#### Action item
Which lines of the items below contain the string "greatest", with case counting? Copy each of those lines in full.

#### Excerpted records
====

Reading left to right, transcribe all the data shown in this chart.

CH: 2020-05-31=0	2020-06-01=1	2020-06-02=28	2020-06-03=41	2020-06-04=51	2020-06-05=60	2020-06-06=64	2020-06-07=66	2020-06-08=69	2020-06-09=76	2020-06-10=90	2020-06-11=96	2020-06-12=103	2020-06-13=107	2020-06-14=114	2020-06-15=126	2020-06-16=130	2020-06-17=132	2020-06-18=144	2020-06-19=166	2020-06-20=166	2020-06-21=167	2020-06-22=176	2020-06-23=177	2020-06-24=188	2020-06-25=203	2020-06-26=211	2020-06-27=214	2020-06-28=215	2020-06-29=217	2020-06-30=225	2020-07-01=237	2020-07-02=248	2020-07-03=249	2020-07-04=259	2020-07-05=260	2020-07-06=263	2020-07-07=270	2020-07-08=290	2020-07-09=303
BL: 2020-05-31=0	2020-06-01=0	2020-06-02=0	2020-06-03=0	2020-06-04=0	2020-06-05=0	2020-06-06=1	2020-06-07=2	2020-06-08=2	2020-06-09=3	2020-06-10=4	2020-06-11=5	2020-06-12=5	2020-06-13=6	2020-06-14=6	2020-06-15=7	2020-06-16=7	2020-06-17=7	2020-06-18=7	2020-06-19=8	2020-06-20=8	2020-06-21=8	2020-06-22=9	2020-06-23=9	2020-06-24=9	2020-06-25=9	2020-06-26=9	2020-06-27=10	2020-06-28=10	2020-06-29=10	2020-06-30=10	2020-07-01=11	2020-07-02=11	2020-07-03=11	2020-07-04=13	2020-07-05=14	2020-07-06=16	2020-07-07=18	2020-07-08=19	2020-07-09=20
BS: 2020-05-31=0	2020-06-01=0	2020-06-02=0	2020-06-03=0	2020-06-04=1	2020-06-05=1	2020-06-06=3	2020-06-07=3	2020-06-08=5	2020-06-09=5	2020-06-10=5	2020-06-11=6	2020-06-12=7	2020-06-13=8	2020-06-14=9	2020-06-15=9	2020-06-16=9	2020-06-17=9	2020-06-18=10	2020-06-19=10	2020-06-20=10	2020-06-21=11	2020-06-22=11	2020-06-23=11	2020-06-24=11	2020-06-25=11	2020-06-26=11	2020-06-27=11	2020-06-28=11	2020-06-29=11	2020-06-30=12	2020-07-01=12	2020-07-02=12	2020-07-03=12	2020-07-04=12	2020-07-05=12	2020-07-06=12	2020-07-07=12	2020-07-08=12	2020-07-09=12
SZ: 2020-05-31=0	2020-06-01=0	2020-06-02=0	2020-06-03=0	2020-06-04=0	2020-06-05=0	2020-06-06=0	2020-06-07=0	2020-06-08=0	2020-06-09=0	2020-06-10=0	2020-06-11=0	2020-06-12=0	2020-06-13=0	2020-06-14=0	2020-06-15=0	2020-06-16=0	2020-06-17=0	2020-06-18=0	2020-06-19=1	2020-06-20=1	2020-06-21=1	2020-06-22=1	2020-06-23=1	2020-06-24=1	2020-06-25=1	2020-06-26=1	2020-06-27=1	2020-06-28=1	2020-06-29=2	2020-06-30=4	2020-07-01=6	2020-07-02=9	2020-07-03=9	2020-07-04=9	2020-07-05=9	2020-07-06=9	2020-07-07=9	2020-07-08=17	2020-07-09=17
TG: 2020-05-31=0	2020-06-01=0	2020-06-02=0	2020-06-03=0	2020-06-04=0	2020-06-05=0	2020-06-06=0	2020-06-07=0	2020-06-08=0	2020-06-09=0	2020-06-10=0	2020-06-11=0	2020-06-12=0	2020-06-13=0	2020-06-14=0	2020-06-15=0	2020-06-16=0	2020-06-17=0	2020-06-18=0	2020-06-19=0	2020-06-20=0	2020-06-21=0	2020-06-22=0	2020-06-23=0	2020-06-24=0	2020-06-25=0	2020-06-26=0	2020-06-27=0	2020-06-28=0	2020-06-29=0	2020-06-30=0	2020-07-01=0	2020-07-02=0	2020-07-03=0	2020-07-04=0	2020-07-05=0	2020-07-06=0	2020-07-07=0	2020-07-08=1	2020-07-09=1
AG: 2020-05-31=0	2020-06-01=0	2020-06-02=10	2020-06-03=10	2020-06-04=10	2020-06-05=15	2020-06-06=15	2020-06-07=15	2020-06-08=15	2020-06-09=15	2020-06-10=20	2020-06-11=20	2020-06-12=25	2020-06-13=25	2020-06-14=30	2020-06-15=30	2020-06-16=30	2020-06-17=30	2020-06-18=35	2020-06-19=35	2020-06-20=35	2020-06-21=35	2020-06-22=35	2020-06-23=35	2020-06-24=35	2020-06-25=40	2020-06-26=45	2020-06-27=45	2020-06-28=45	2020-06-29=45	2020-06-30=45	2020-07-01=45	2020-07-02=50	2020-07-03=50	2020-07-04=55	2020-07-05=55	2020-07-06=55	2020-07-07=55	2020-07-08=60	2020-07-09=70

====

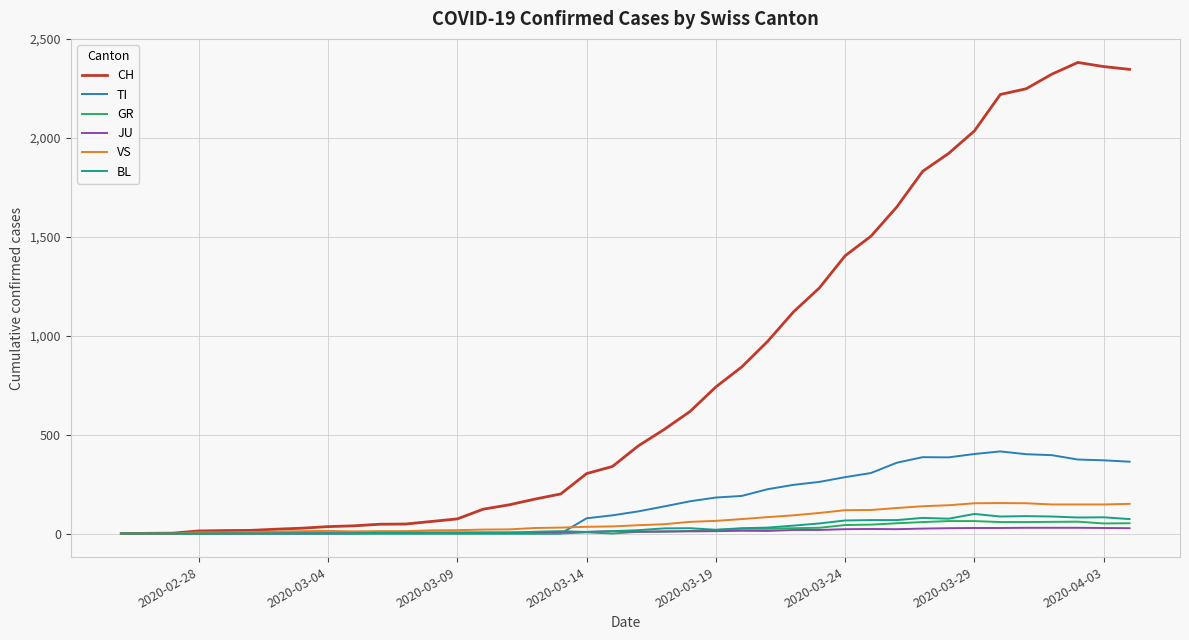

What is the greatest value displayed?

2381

====

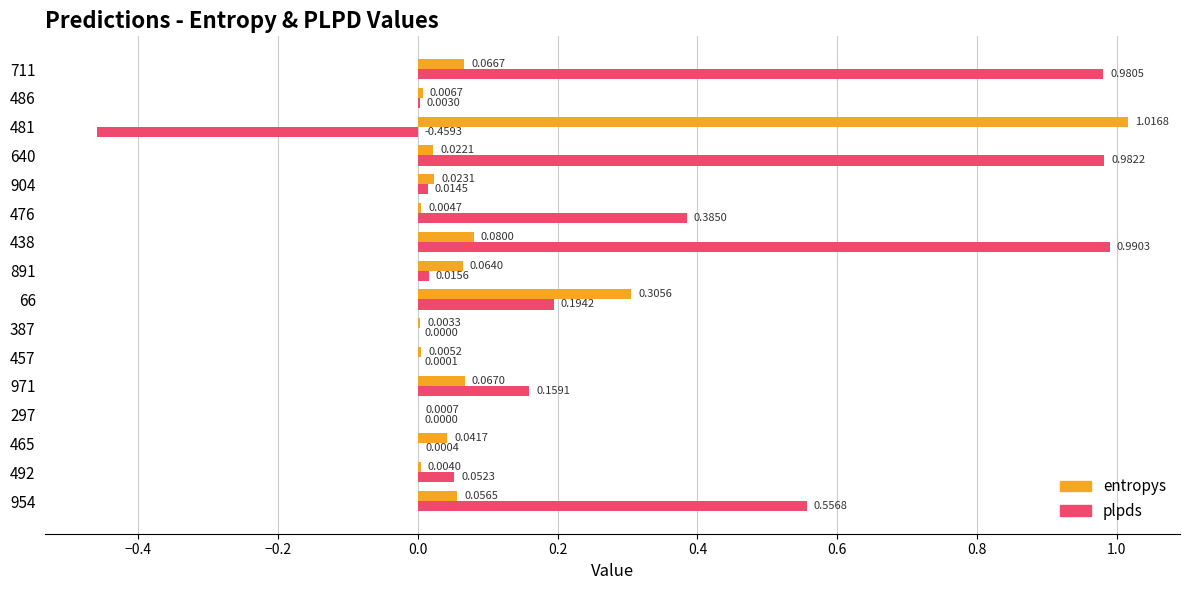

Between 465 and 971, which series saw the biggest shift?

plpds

====

#### Task result
What is the greatest value displayed?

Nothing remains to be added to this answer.